- [PASSAGE FOURNI]:
============================================================

Les religions monothéistes avec leurs saintes écritures seraient les farces les plus tragiques de l’histoire. En bons stratèges médiatiques, ces athées contemporains utilisent habilement la charge émotionnelle de témoignages d’atrocités et d’injustices faites au nom de Dieu, pour inciter à la révolte et pour diaboliser le monothéisme. Leurs attaques biaisées tendent à encourager l’agnosticisme religieux, le laïcisme politique ou l’athéisme, présenté sous un visage humaniste et pacifiste, et condamnent injustement les monothéismes. Ils mettent les religions et Dieu au banc des accusés, au risque de tomber dans le travers de la violence intolérante qu’ils prétendent dénoncer.

La véritable racine du mal

Pour la CTI, l’assimilation simpliste et réductrice des monothéismes entre eux, avec des dérives religieuses sectaires et intrinsèquement dangereuses, est elle-même dangereuse et réductrice.

En fait, le danger n’est pas propre aux monothéismes, mais à tout système différentiateur. La racine du mal est à chercher dans le cœur orgueilleux (cf. Mt 15, 19) qui corrompt la société, divise et envenime les relations entre les hommes, croyants ou athées. Les luttes de pouvoir, l’argent, la gloire, les médias, les partis politiques, les obédiences, les idéologies (athées ou non), les théories, les sports ou les concours : aucune source de différence n’est à l’abri de différends, de discriminations, de favoritismes, de jalousies, de fraudes égoïstes, d’explosions de violences et d’exploitations injustes. Les injustices et rivalités accompagnent toute l’histoire humaine, et cela vaut également pour les persécutions antireligieuses. Face à ces divisions alimentées par l’orgueil humain, la CTI oppose l’unité, l’unicité et la simplicité de Dieu, l’harmonie amoureuse de la Trinité, où règnent le don de soi, l’humilité et l’esprit de service.

Le Dieu de la Bible

Tandis que certains proposent l’alternative d’un « polythéisme tolérant » plus digne d’une société moderne, la CTI se demande pourquoi une telle hargne, soi-disant pacifique et tolérante, se déchaîne avec violence verbale et partialité, spécialement contre l’Eglise catholique, alors que le message fondateur et perpétuel de celle-ci est des plus pacifistes et justes qui soient. Ainsi, le Dieu unique ne condamne jamais l’innocent, mais il récompense le juste, prend le parti du faible, et punit d’une juste peine, dans la mesure de leur immoralité, le mensonge, la haine, la violence, l’orgueil, la discrimination, la fraude, … sans acception de personnes, tout en offrant son pardon à qui le demande humblement et loyalement.

============================================================

(Données de points clés par instance)
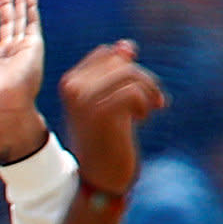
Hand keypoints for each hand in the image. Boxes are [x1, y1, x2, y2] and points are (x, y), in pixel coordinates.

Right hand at [57, 39, 161, 194]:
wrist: (100, 178)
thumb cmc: (107, 139)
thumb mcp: (110, 101)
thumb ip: (115, 72)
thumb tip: (126, 45)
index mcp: (69, 83)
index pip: (108, 53)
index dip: (129, 67)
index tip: (139, 89)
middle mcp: (71, 89)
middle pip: (121, 61)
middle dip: (144, 79)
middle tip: (153, 102)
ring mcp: (83, 101)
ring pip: (130, 74)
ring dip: (150, 90)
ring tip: (153, 108)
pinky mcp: (100, 114)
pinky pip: (134, 91)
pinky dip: (147, 103)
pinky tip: (143, 119)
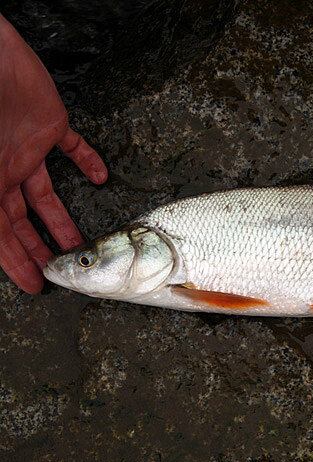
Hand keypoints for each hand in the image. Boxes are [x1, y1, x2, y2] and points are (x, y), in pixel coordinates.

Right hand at [0, 14, 106, 292]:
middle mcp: (3, 169)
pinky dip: (88, 161)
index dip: (15, 262)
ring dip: (63, 218)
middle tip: (60, 271)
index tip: (34, 286)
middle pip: (22, 219)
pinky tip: (101, 178)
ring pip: (48, 193)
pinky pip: (73, 148)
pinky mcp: (50, 123)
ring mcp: (26, 147)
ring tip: (82, 241)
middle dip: (38, 247)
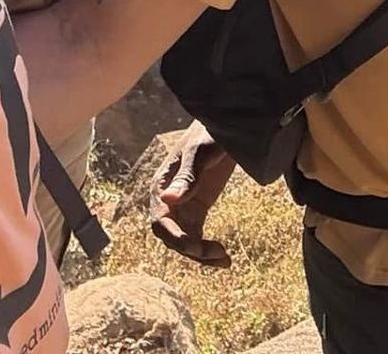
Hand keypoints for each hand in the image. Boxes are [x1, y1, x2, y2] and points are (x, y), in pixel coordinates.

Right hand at [149, 126, 235, 267]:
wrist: (227, 126)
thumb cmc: (210, 133)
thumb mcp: (200, 153)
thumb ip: (187, 177)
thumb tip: (167, 199)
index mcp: (162, 186)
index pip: (160, 221)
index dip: (174, 237)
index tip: (195, 247)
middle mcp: (168, 200)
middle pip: (171, 237)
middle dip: (192, 250)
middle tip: (219, 253)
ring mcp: (183, 207)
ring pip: (184, 241)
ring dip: (201, 256)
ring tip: (225, 261)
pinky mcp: (197, 210)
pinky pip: (196, 237)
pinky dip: (207, 250)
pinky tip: (225, 260)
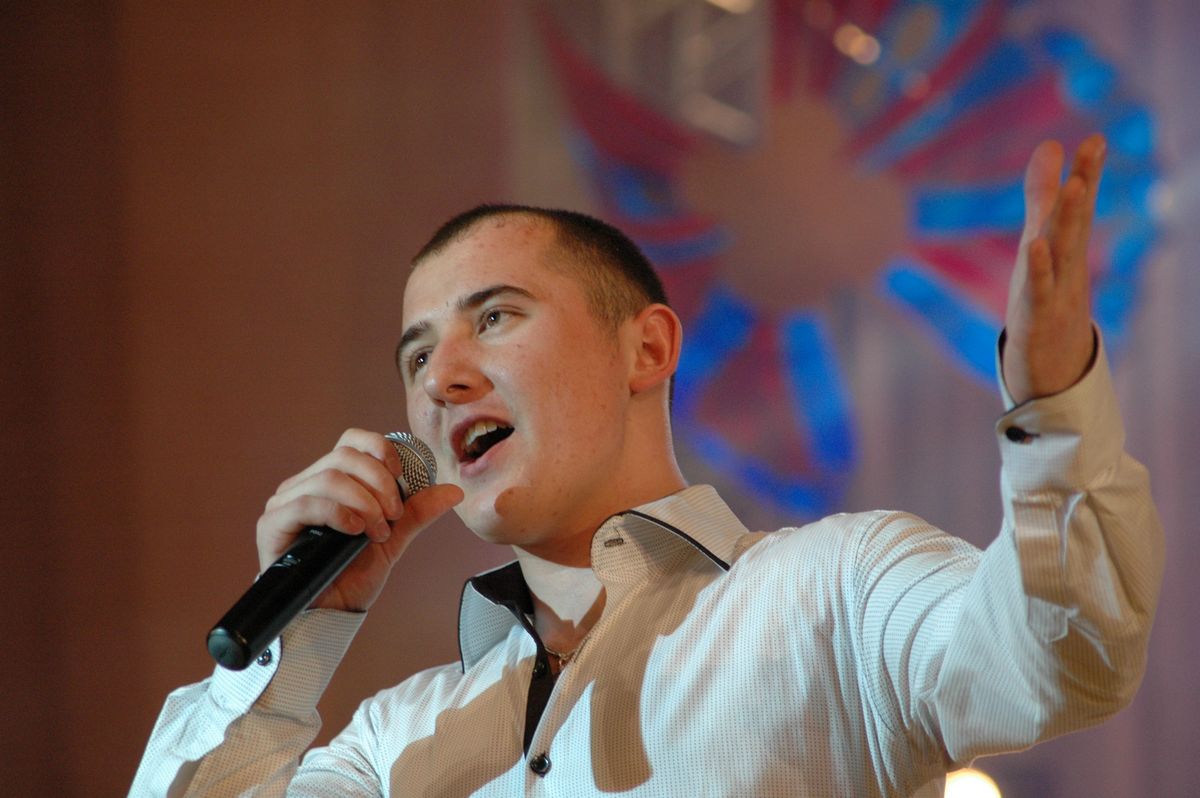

============================================================

- [OBJET DE LA TÂCHE]: D'après le passage sur la position de la CTI face aux athées contemporains, où faut-il chercher la racine du mal ? Seul le passage sert de référence pour répondre.

- [SOLUTION PROPOSÉE]: Dans le cœur orgueilleux, qui corrompt la société, divise et envenime les relations entre les hommes, croyants ou athées.